В своих рассуждениях Щепанская слишком остается на расплывчатых позициях человека Системы (т.е. адепта молодежной субкультуры) 80-х. Она склонна не социализировать, а психологизировать понятия и явления молодежной культуры, но и в ней сосредоточивается, главным образом, на культуре хиппи. Исследовательница оговаривается, что опиралась в том числе и на собственные наблюдения, то есть, «включилась» в Систему на правах участника. Но ее наблюдения показались мне действительно интересными только в плане устройства личной жизни хиппи, хотя этому посвящено лишь два абзаца.

Итак, девушки в Системе хиппи делятся на «жаб» (они же «мочалки» – общие девочки для одноразового употребления), «герлиц» (уважаемых девушек, за которыми ухаживают и вообще в идеале готовы заключить брак – так называемая «охота на герлиц»), «сестренок» – подружек друга (за такими охотиться неприлично), «лялек» – то есть, любовниц напостоянку и «матерей», «мэм» – олдастых и уважаемых хиппушек, хозяек флэтов (квартир, где хиппи тусуются), которые опекают новичков.

Юноши имеют право рассчитывать на внимание той или иной категории «волосатых» дам в зависимости от своего положения в Системе: неофиты («пионеры») – только на жаб, рядовой тусовщик может уже поохотиться и на герлиц, а олдаку в принципе доступны все замочные скважины в коллективе.

(Было бы любопытно сравнить это с обычаями в стае обезьян или в пещере первобытного человека. Параллели окажутся «на лице». Впрочем, чем ближе к природе – тем ближе и к истине…)

Остальные сведения, которые сообщает Щепанская (про флэты, трассы, феньки, прикиды и прочие атрибуты жизни в Системе) слишком знакомы любому жителю мегаполиса.

Ее принципиальная установка на сглаживание острых углов тоже не радует. Так, автор статьи утверждает, будто агрессия скинов дальше слов обычно не идет. Газеты что ни день опровергают ее благодушие!

Итак, интеллигентный хиппарь, деклассированный панк и социально озабоченный скин еще ждут своих этнографов-портретистов, социологов-вивисекторов, своих историков, наконец!
▬▬▬▬▬▬▬▬▬▬
(Задание 1):
Ответьте по тексту выше на три вопроса:
(а) На какой культуре главным образом сосредоточивается Щепанская?
(б) Как называют неофитов в Системе?
(в) Что Щепанская утверждает об агрессии скинов?
(Задание 2): Выпишите дословно отрывок текста выше от слов «Итак, девушки в» до слов «которые опекают новичков.» включительно.

(Предоставленные записи):
▬▬▬▬▬▬▬▬▬▬
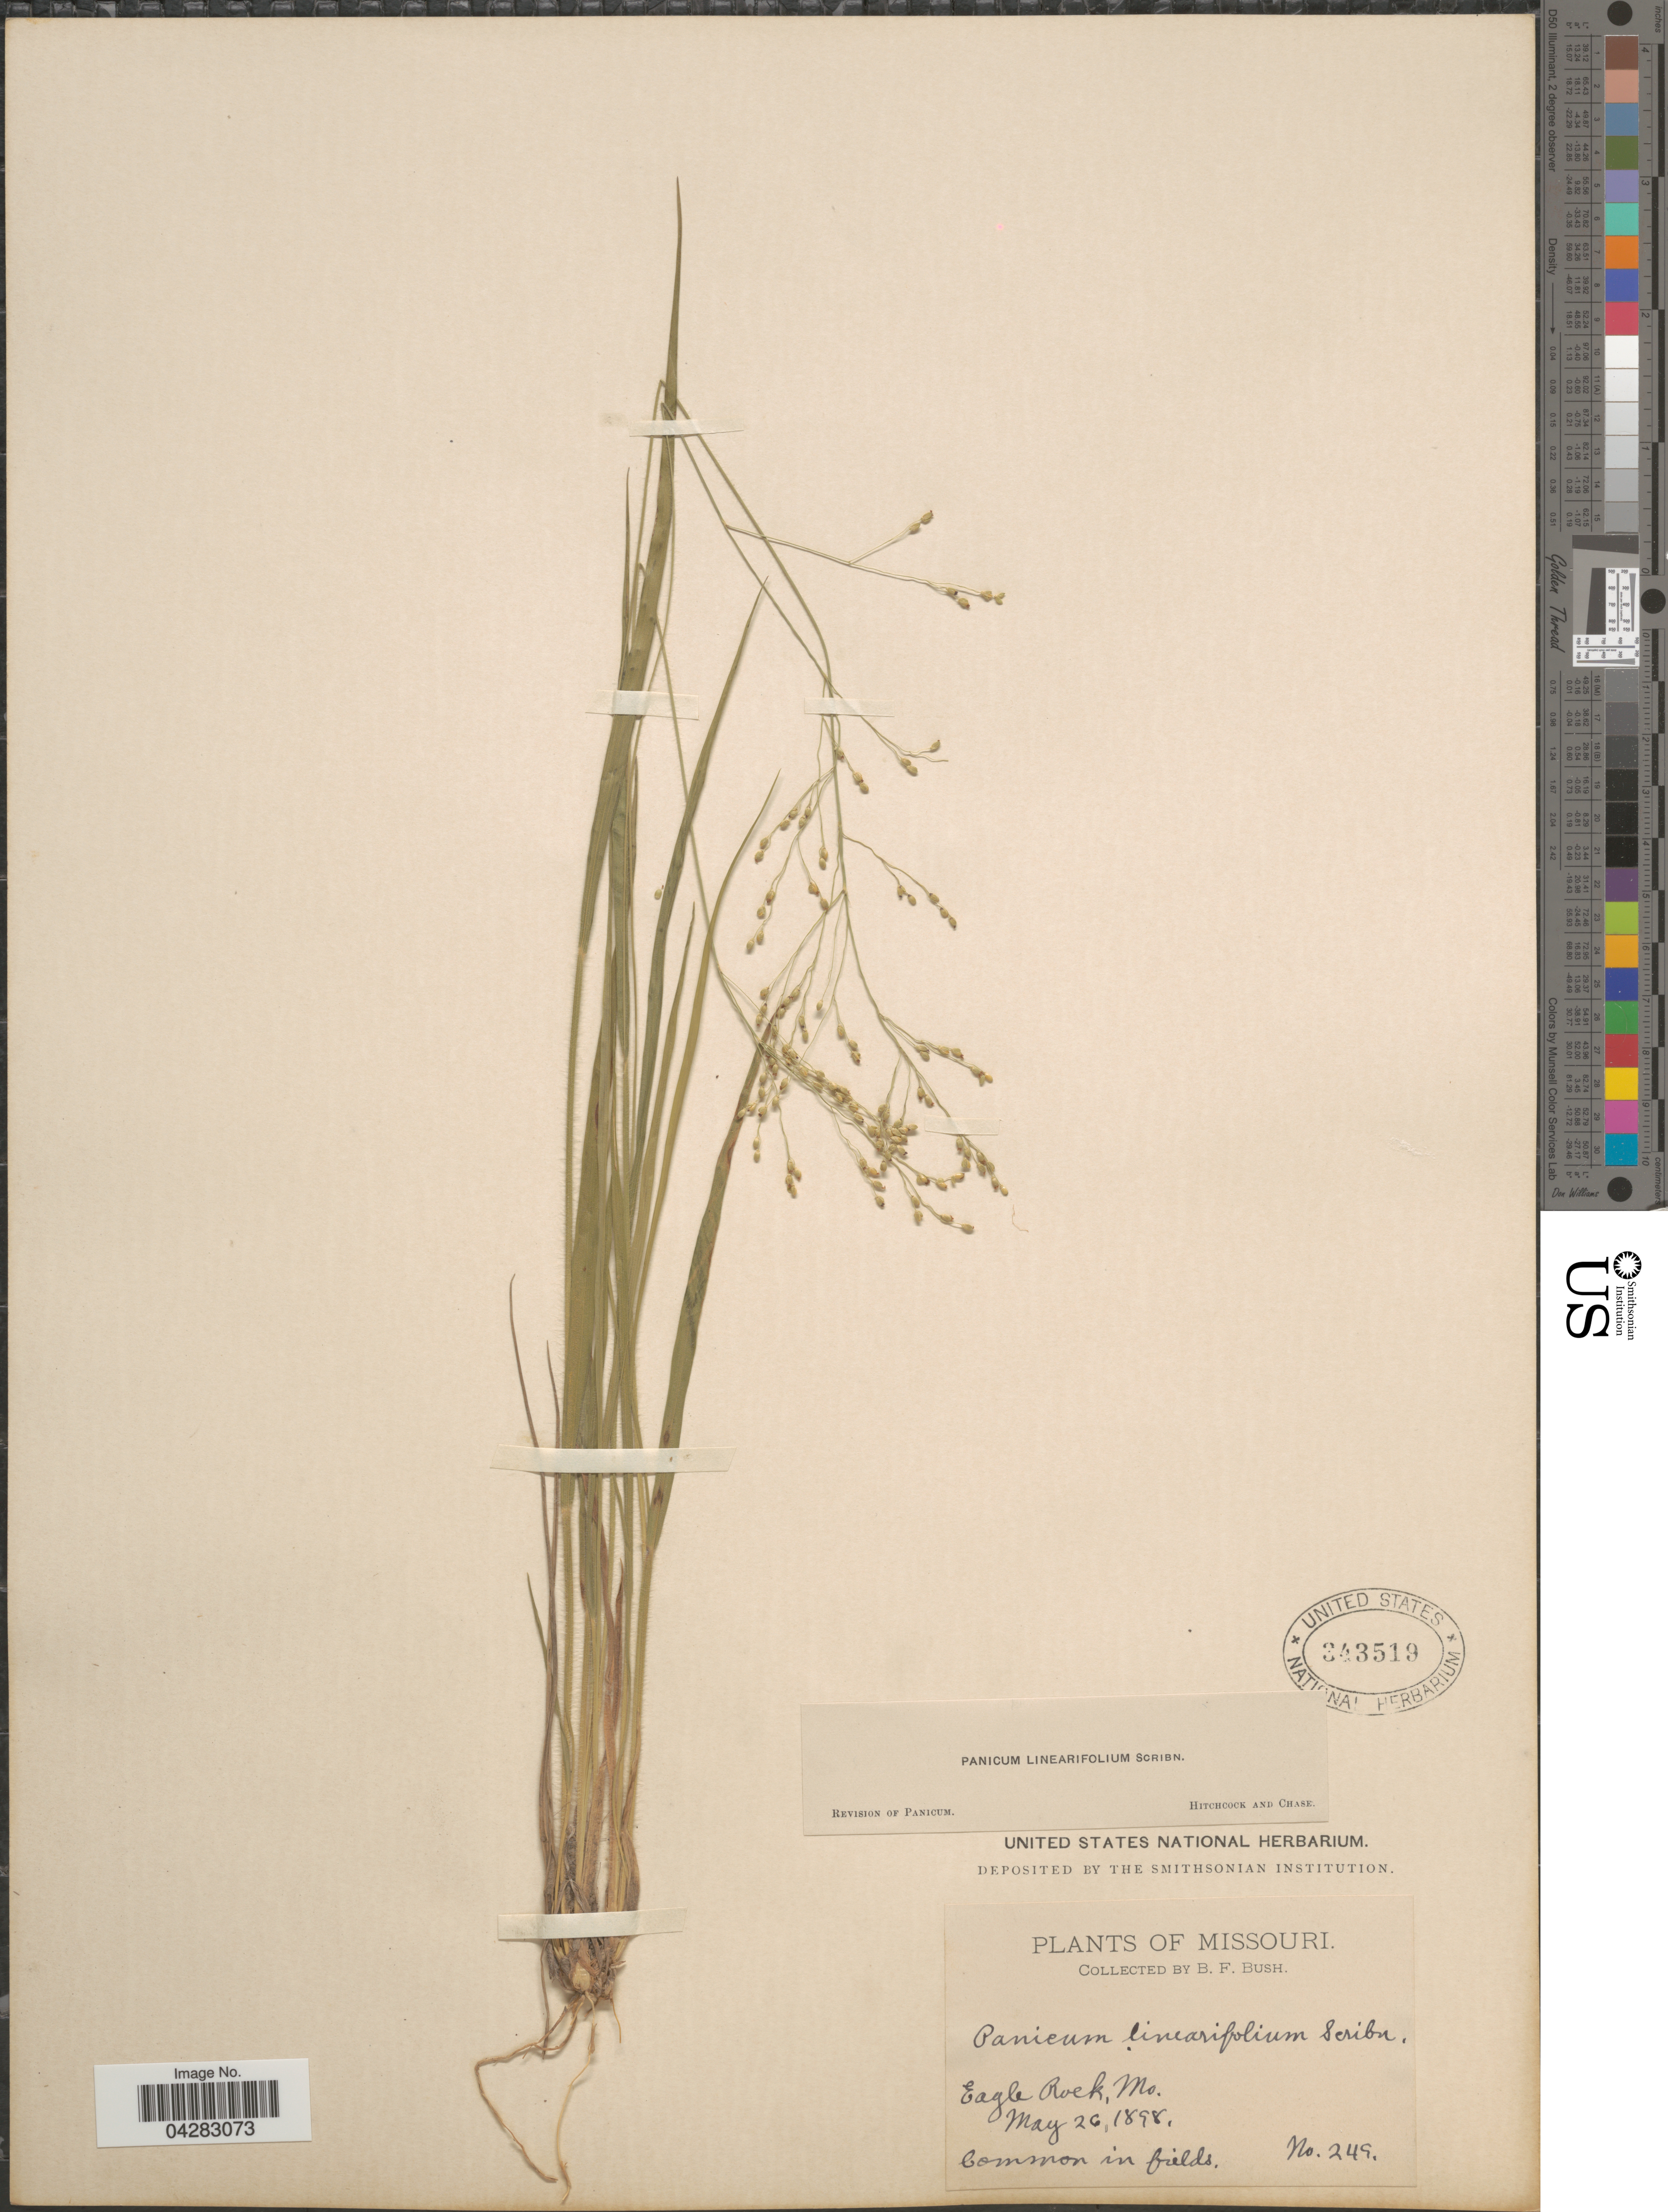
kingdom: Plantae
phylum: Tracheophyta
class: Liliopsida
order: Poales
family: Poaceae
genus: Dichanthelium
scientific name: Dichanthelium linearifolium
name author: (Scribn.) Gould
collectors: B. F. Bush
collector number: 249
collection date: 1898-05-26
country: United States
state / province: Missouri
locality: Eagle Rock. Common in fields.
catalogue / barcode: US 343519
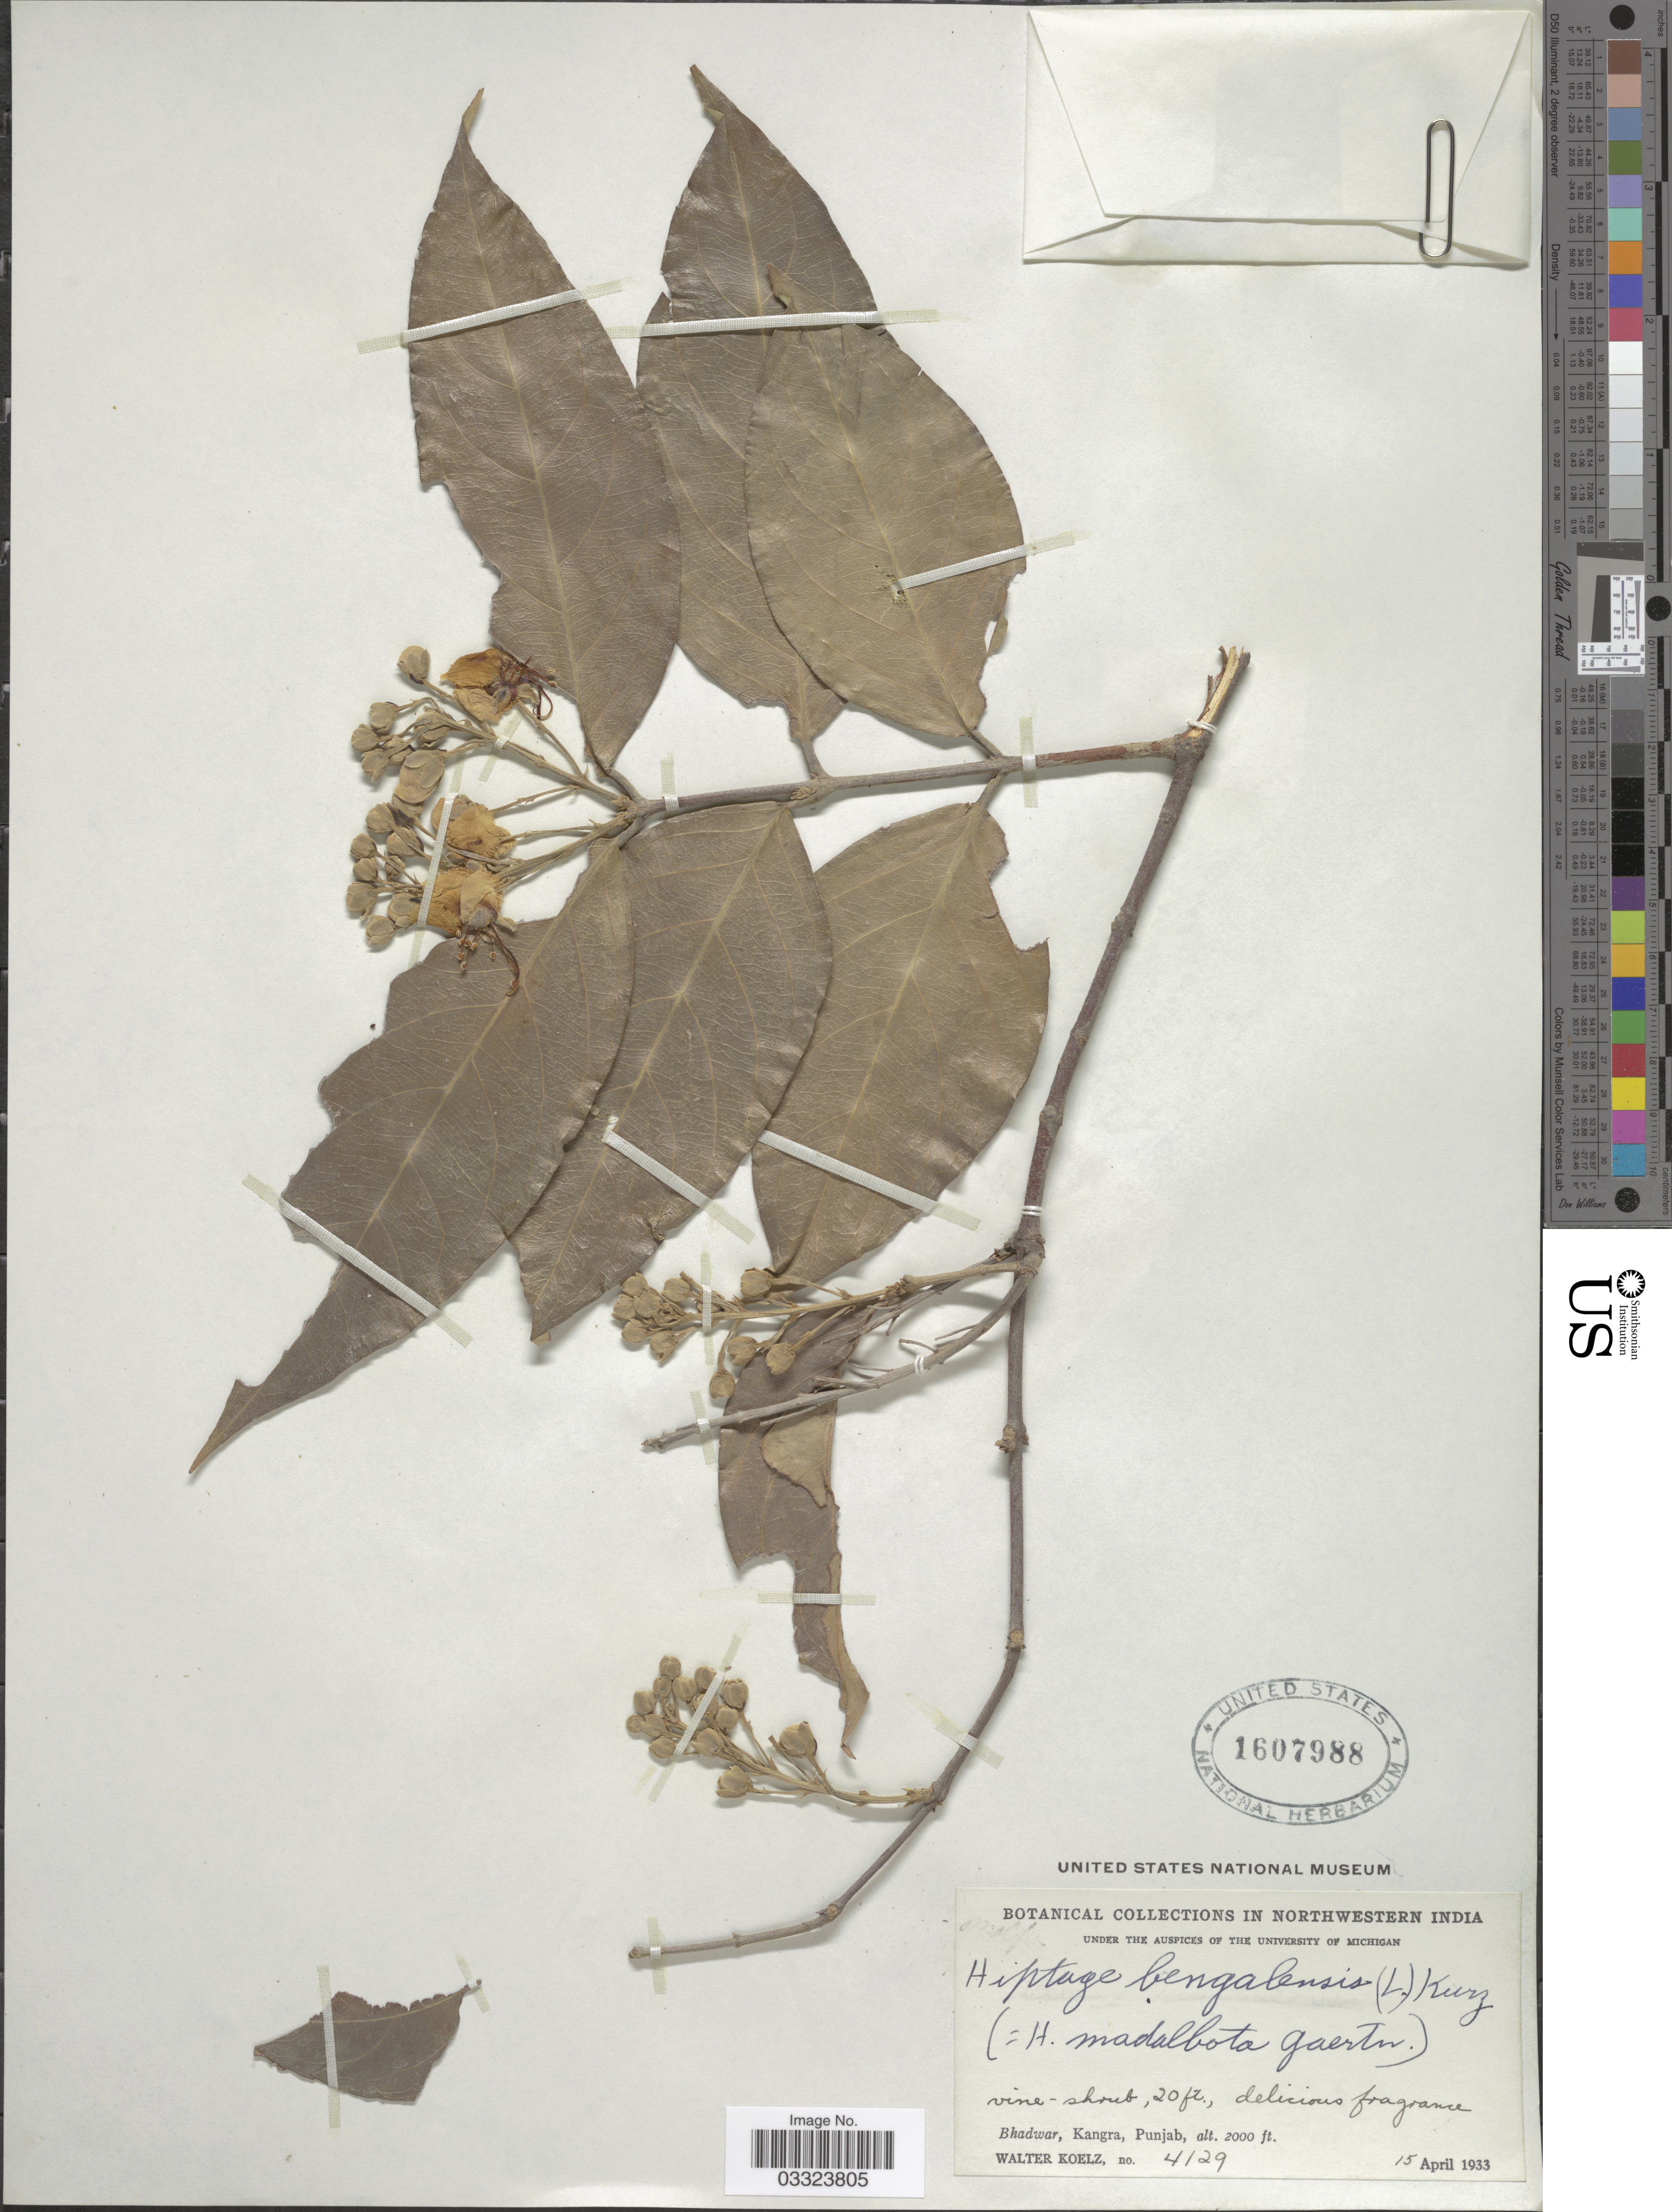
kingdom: Plantae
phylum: Tracheophyta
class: Magnoliopsida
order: Malpighiales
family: Malpighiaceae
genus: Hiptage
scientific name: Hiptage benghalensis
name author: (L.) Kurz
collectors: W. N. Koelz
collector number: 4129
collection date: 1933-04-15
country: India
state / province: Punjab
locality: Northwestern India. Bhadwar, Kangra.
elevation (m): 610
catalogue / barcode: US 1607988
▬▬▬▬▬▬▬▬▬▬
(Ответ 1):
(а) На культуре хиппи.
(б) «Пионерами».
(в) Что дальше слов она обычно не идет.

(Ответ 2):
Итак, девушки в Системе хиппи делятся на «жаб» (они же «мочалки» – общие девочки для одноразового употребления), «герлиц» (уважаемых девушек, за которыми ухаживают и вообще в идеале готовы заключить брак – так называемая «охота на герлиц»), «сестренок» – подружек друга (за такими охотиться неприлично), «лялек» – то есть, любовниц напостоянку и «матерей», «мэм» – олдастых и уважаемых хиппушек, хозяек флэтов (квартир, где хиппи тусуются), которые опекают новичков.